By the 11am start, the temperature had risen substantially, with cooling off in the river before the race a popular option. Starts were brisk, with paddlers carried along at a couple of kms per hour even when holding themselves ‘stationary’. With water faster than most of the courses we regularly race on, the Murumbidgee kept us on our toes with eddies aplenty to whimsically grab the front of the boat and send it in a slightly different direction. For those that could tear their eyes from the water, the river really is something special, with willow-festooned banks giving way to rocky escarpments. There were almost no signs for habitation for the whole 26km long course, passing under only two bridges and with barely any sound of traffic. A gorgeous spot, inviting paddlers to dive into their race and forget about anything going on in the outside world.

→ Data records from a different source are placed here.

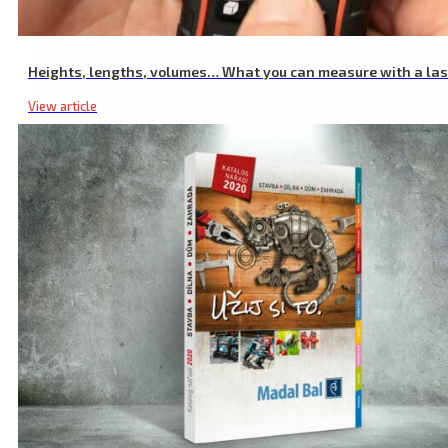
Heights, lengths, volumes… What you can measure with a la
View article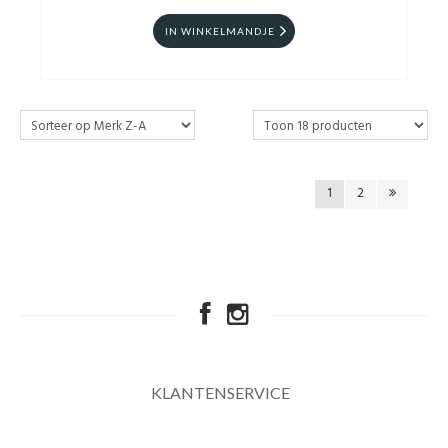
IN WINKELMANDJE
1
2
KLANTENSERVICE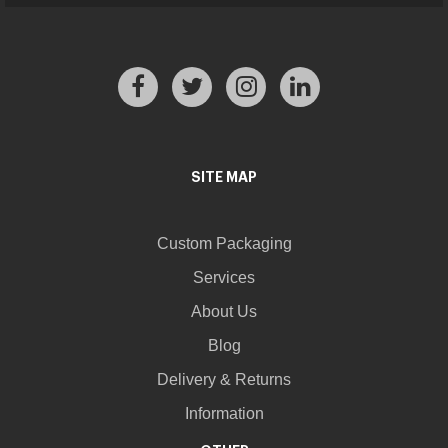
SITE MAP
Custom Packaging
Services
About Us
Blog
Delivery & Returns
Information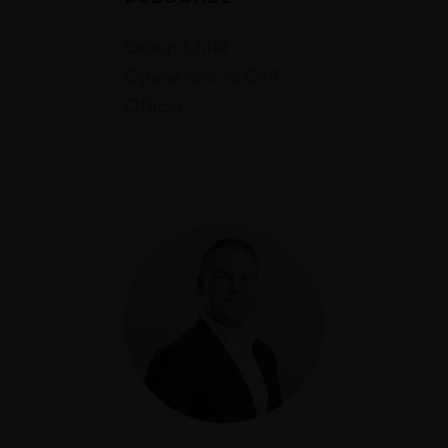
Group Chief
Operations & CSR
Officer*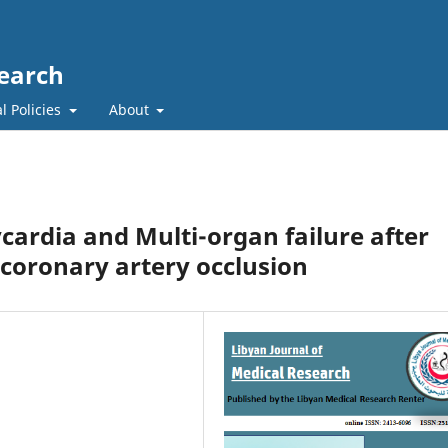
search
l Policies
About
cardia and Multi-organ failure after
 coronary artery occlusion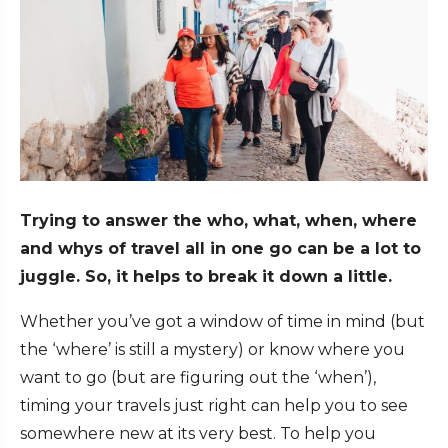
Trying to answer the who, what, when, where
and whys of travel all in one go can be a lot to
juggle. So, it helps to break it down a little.
Whether you’ve got a window of time in mind (but
the ‘where’ is still a mystery) or know where you
want to go (but are figuring out the ‘when’),
timing your travels just right can help you to see
somewhere new at its very best. To help you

Tired or exhilarated with the thrill of a race, paddlers rounded the willows of a final island and then it was a quick 2km sprint to the finish. With the exhilaration of a final effort, the cheers of spectators and the thrill of finally getting to race, it was hard not to cross the finish line with a grin. The allure of a cool dip drew many, with paddlers and onlookers taking full advantage of the finish line being on Wagga Beach!

The race saw strong performances from new and experienced paddlers alike. Brett Greenwood took line honours in Division 1 in 1:34:53, with Catherine Atkinson in Division 2 the race’s fastest woman in 1:41:06. Albert Cobb and Geoffrey Dawes were the fastest boat over 17kms in 1:12:19, and Peter Teichmann the fastest over 7.5kms in 37:12. Divisional winners who stayed for the pub dinner that evening were presented with a beautiful timber chopping board carved with a race map for their efforts.

A big thank you to Wagga Bidgee Canoe Club and Jason Redlich for their efforts in putting on this fabulous event!